[SOURCE DATA — start]

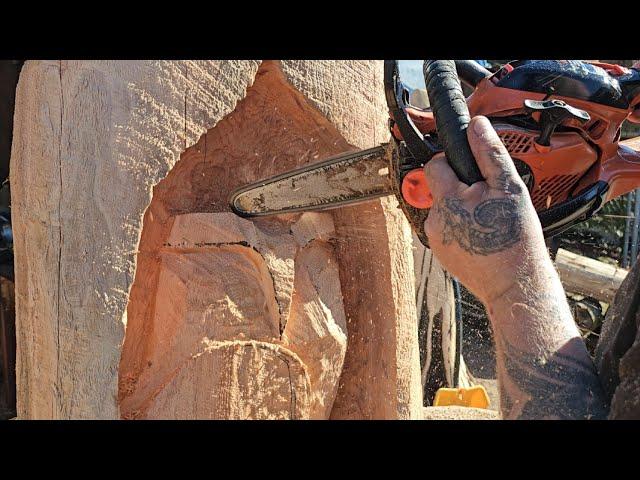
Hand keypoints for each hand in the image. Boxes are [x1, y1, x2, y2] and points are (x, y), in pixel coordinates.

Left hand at [423, 116, 552, 304]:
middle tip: (490, 200)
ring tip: (489, 222)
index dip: (454, 162)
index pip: (435, 164)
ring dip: (464, 209)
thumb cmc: (515, 239)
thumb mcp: (509, 189)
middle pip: (442, 188)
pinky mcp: (442, 254)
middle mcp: (435, 220)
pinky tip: (483, 236)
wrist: (515, 285)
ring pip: (446, 210)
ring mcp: (436, 239)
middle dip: (462, 188)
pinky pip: (449, 230)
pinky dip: (463, 228)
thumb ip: (489, 154)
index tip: (473, 171)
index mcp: (448, 200)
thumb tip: (476, 126)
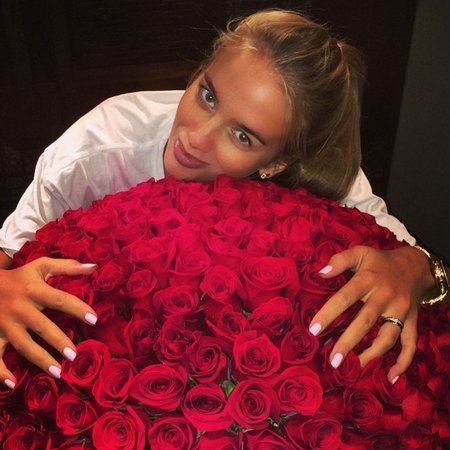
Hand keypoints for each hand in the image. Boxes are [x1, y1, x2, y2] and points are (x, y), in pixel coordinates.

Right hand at [0, 256, 97, 387]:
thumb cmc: (19, 277)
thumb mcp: (41, 266)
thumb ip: (68, 267)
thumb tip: (95, 267)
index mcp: (34, 290)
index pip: (60, 299)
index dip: (78, 309)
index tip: (94, 319)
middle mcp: (20, 308)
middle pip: (41, 326)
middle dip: (58, 341)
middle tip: (74, 355)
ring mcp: (5, 324)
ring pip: (22, 344)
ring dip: (40, 359)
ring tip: (58, 372)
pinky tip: (11, 384)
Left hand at [308, 245, 433, 382]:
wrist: (416, 266)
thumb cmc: (379, 261)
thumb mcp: (360, 252)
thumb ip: (339, 260)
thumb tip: (320, 272)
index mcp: (368, 279)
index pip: (345, 297)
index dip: (328, 313)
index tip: (313, 330)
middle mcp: (385, 296)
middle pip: (365, 321)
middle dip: (348, 342)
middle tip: (332, 360)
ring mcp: (401, 311)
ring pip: (388, 336)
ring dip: (372, 355)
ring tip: (354, 368)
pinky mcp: (413, 321)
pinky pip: (410, 344)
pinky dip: (403, 362)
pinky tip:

[SOURCE DATA — finish]

### EXERCISE
Please state how many lines hold the string "index" in the listing above, giving the figure alone.

### TASK OUTPUT
12